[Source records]
>>>>
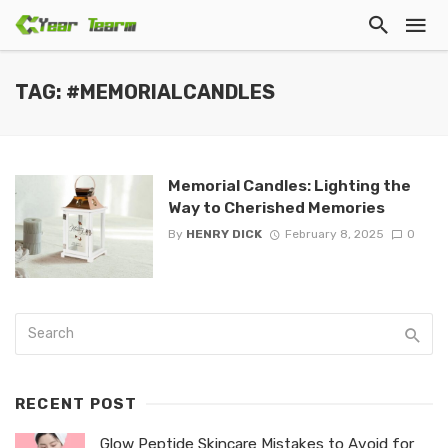
TAG: #MEMORIALCANDLES
Memorial Candles: Lighting the
Way to Cherished Memories
By
HENRY DICK
February 8, 2025
0
RECENT POST
Glow Peptide Skincare Mistakes to Avoid for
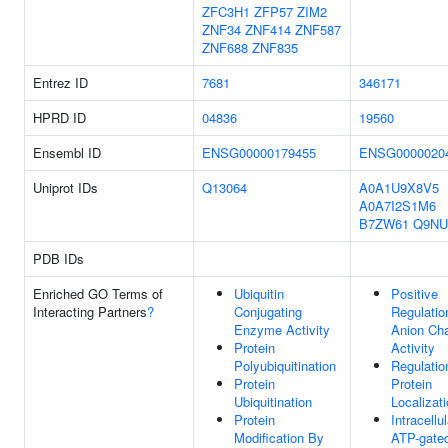
ZFC3H1
ZFP57
ZIM2
ZNF34
ZNF414
ZNF587
ZNF688
ZNF835
Entrez ID
7681
346171
HPRD ID
04836
19560
Ensembl ID
ENSG00000179455
ENSG0000020
Uniprot IDs
Q13064
A0A1U9X8V5
A0A7I2S1M6
B7ZW61
Q9NU
PDB IDs
Enriched GO Terms of
Ubiquitin
Positive
Interacting Partners
?
Conjugating
Regulatio
Enzyme Activity
Anion Ch
Protein
Activity
Polyubiquitination
Regulatio
Protein
Protein
Ubiquitination
Localizat
Protein
Intracellul
Modification By
ATP-gate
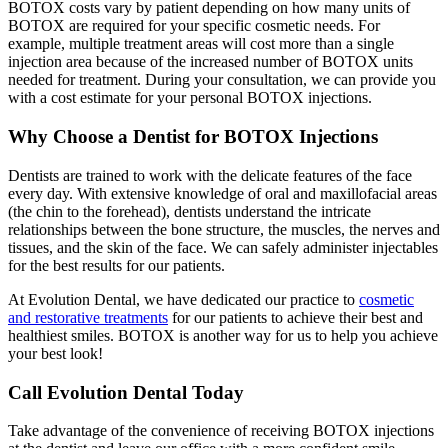
BOTOX costs vary by patient depending on how many units of
BOTOX are required for your specific cosmetic needs. For
example, multiple treatment areas will cost more than a single
injection area because of the increased number of BOTOX units
needed for treatment. During your consultation, we can provide you
with a cost estimate for your personal BOTOX injections.
Why Choose a Dentist for BOTOX Injections
Dentists are trained to work with the delicate features of the face
every day. With extensive knowledge of oral and maxillofacial areas
(the chin to the forehead), dentists understand the intricate
relationships between the bone structure, the muscles, the nerves and
tissues, and the skin of the face. We can safely administer injectables
for the best results for our patients.
At Evolution Dental, we have dedicated our practice to
cosmetic
and restorative treatments
for our patients to achieve their best and
healthiest smiles. BOTOX is another way for us to help you achieve
your best look!
Call Evolution Dental Today
Take advantage of the convenience of receiving BOTOX injections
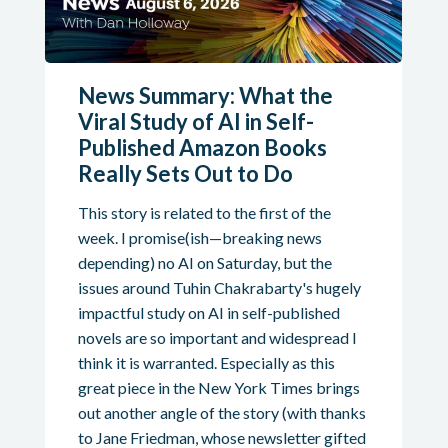
News Summary: What the
Viral Study of AI in Self-
Published Amazon Books
Really Sets Out to Do
This story is related to the first of the
week. I promise(ish—breaking news
depending) no AI on Saturday, but the
issues around Tuhin Chakrabarty's hugely
impactful study on AI in self-published
novels are so important and widespread I
think it is warranted. Especially as this
great piece in the New York Times brings
out another angle of the story (with thanks
to Jane Friedman, whose newsletter gifted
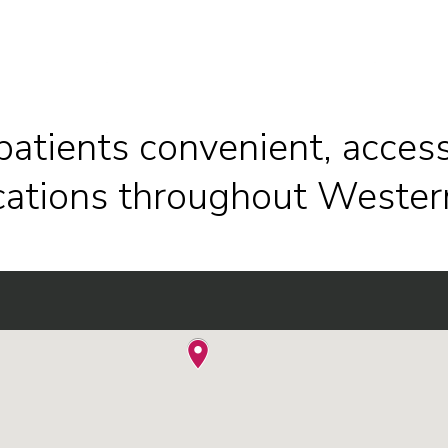
patients convenient, access
ocations throughout Wester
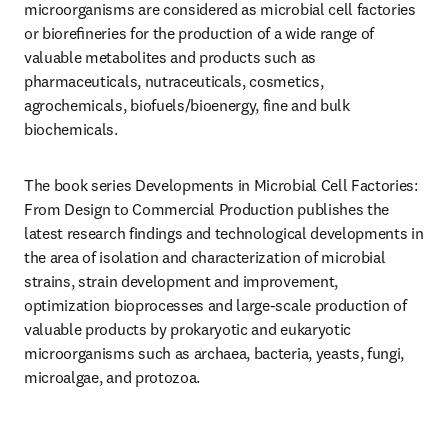
microorganisms are considered as microbial cell factories 
or bioreﬁneries for the production of a wide range of 
valuable metabolites and products such as 
pharmaceuticals, nutraceuticals, cosmetics, 
agrochemicals, biofuels/bioenergy, fine and bulk 
biochemicals.
The book series Developments in Microbial Cell Factories: 
From Design to Commercial Production publishes the 
latest research findings and technological developments in 
the area of isolation and characterization of microbial 
strains, strain development and improvement, 
optimization bioprocesses and large-scale production of 
valuable products by prokaryotic and eukaryotic 
microorganisms such as archaea, bacteria, yeasts, fungi, 
microalgae, and protozoa.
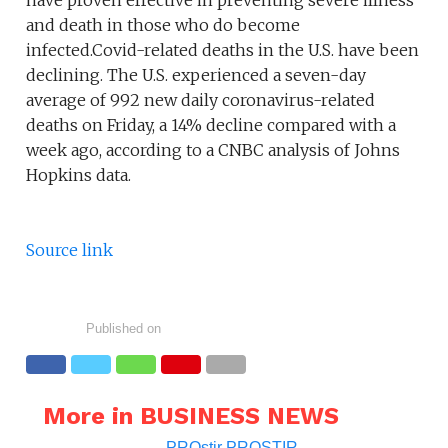
have proven effective in preventing severe illness
and death in those who do become
infected.Covid-related deaths in the U.S. have been
declining. The U.S. experienced a seven-day
average of 992 new daily coronavirus-related
deaths on Friday, a 14% decline compared with a
week ago, according to a CNBC analysis of Johns
Hopkins data.
Source link
Published on
More in BUSINESS NEWS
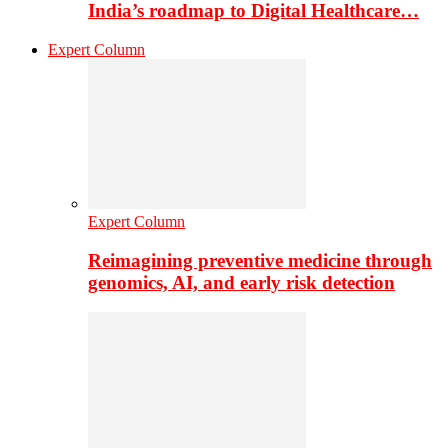
India’s roadmap to Digital Healthcare…
Expert Column
Expert Column
Reimagining preventive medicine through
genomics, AI, and early risk detection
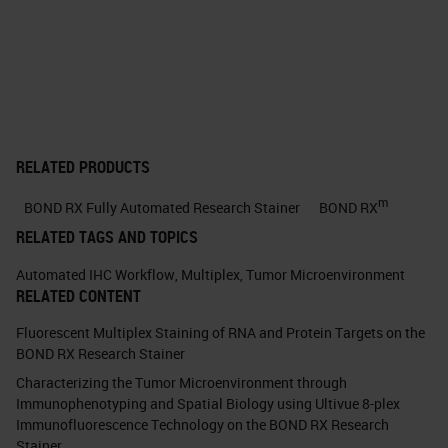
NCI MCL (Molecular and
Cellular Characterization of
Screen Detected Lesions)
Consortium: Pathology. •
Breast, Prostate, Lung, and
Pancreas Groups set a priority
RELATED PRODUCTS
for development of a
m
BOND RX Fully Automated Research Stainer
BOND RX
consensus ImmuneScore
RELATED TAGS AND TOPICS
method for evaluating the
Automated IHC Workflow
,
Multiplex
,
Tumor Microenvironment
Tumor Immune
RELATED CONTENT
MicroEnvironment (TIME) FOR
Fluorescent Multiplex Staining of RNA and Protein Targets on the
RESEARCH USE ONLY. NOT
BOND RX Research Stainer
FOR USE IN DIAGNOSTIC
Characterizing the Tumor Microenvironment through
PROCEDURES
Immunophenotyping and Spatial Biology using Ultivue 8-plex
Immunofluorescence Technology on the BOND RX Research
Scanned image unmixed image
Stainer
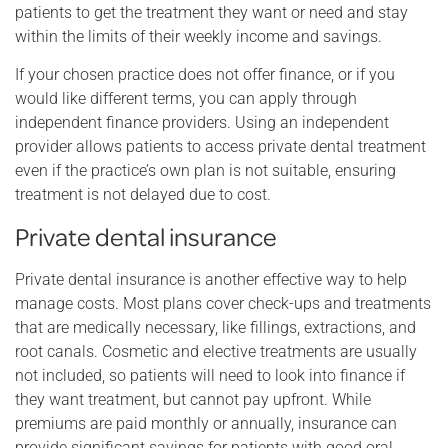
patients to get the treatment they want or need and stay
within the limits of their weekly income and savings.
If your chosen practice does not offer finance, or if you
would like different terms, you can apply through
independent finance providers. Using an independent
provider allows patients to access private dental treatment
even if the practice’s own plan is not suitable, ensuring
treatment is not delayed due to cost.
Private dental insurance
Private dental insurance is another effective way to help
manage costs. Most plans cover check-ups and treatments
that are medically necessary, like fillings, extractions, and
root canals. Cosmetic and elective treatments are usually
not included, so patients will need to look into finance if
they want treatment, but cannot pay upfront. While
premiums are paid monthly or annually, insurance can
provide significant savings for patients with good oral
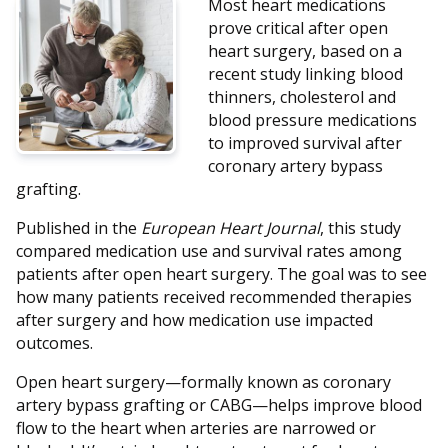
Most heart medications
prove critical after open
heart surgery, based on a
recent study linking blood
thinners, cholesterol and
blood pressure medications
to improved survival after
coronary artery bypass
grafting.
Published in the
European Heart Journal
, this study
compared medication use and survival rates among
patients after open heart surgery. The goal was to see
how many patients received recommended therapies
after surgery and how medication use impacted
outcomes.
Open heart surgery—formally known as coronary
artery bypass grafting or CABG—helps improve blood
flow to the heart when arteries are narrowed or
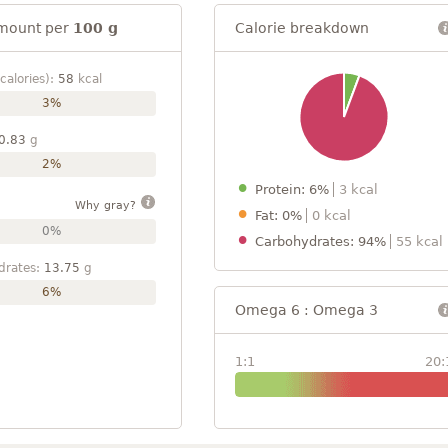
mount per
100 g
Calorie breakdown
calories):
58
kcal
3%
0.83
g
2%
Protein: 6%
3 kcal
Why gray?
Fat: 0%
0 kcal
0%
Carbohydrates: 94%
55 kcal
drates:
13.75
g
6%
Omega 6 : Omega 3
1:1
20:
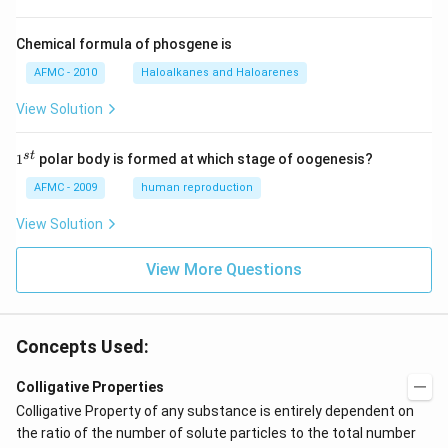
Chemical formula of phosgene is
AFMC - 2010
Haloalkanes and Haloarenes
View Solution
1
s
t
1
polar body is formed at which stage of oogenesis?
^
{s
AFMC - 2009
human reproduction
t}
View Solution
View More Questions
Concepts Used:
Colligative Properties
Colligative Property of any substance is entirely dependent on
the ratio of the number of solute particles to the total number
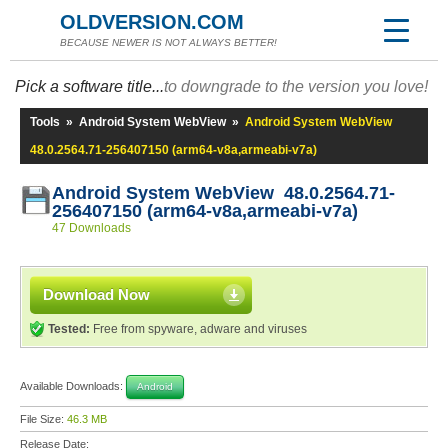
OLDVERSION.COM
BECAUSE NEWER IS NOT ALWAYS BETTER!
Pick a software title...
to downgrade to the version you love!
Tools
»
Android System WebView
»
Android System WebView
48.0.2564.71-256407150 (arm64-v8a,armeabi-v7a)
Android System WebView 48.0.2564.71-
256407150 (arm64-v8a,armeabi-v7a)
47 Downloads
Download Now
Tested:
Free from spyware, adware and viruses
Available Downloads:
Android
File Size:
46.3 MB
Release Date:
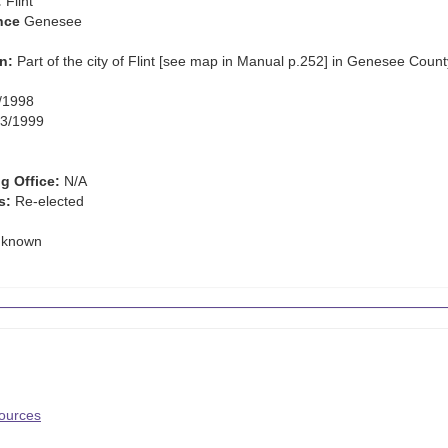
:
Flint
nce
Genesee
n:
Part of the city of Flint [see map in Manual p.252] in Genesee Count
/1998
3/1999
g Office:
N/A
s:
Re-elected
known
Sources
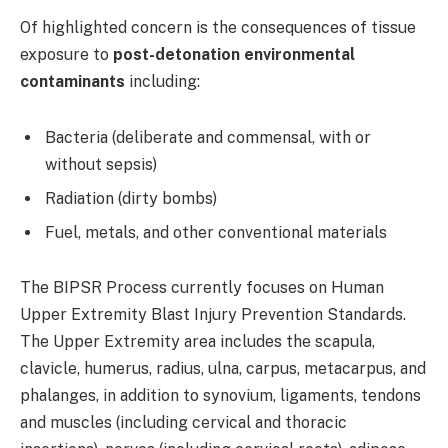
Of highlighted concern is the consequences of tissue
exposure to
post-detonation environmental
contaminants
including:
Bacteria (deliberate and commensal, with or
without sepsis)
Radiation (dirty bombs)
Fuel, metals, and other conventional materials
The BIPSR Process currently focuses on Human
Upper Extremity Blast Injury Prevention Standards.
The Upper Extremity area includes the scapula,
clavicle, humerus, radius, ulna, carpus, metacarpus, and
phalanges, in addition to synovium, ligaments, tendons
and muscles (including cervical and thoracic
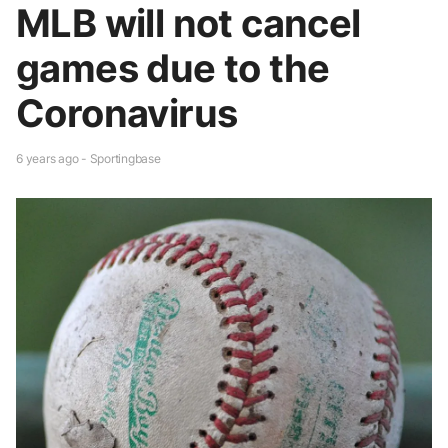
MLB will not cancel
games due to the
Coronavirus
6 years ago - Sportingbase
<<<<
→ ACTIVITY: Search the records for the string "number" and, wherever a line contains it, please copy that line.

→ RESPONSE BELOW:
injection area because of the increased number of BOTOX units
the ratio of the number of solute particles to the total number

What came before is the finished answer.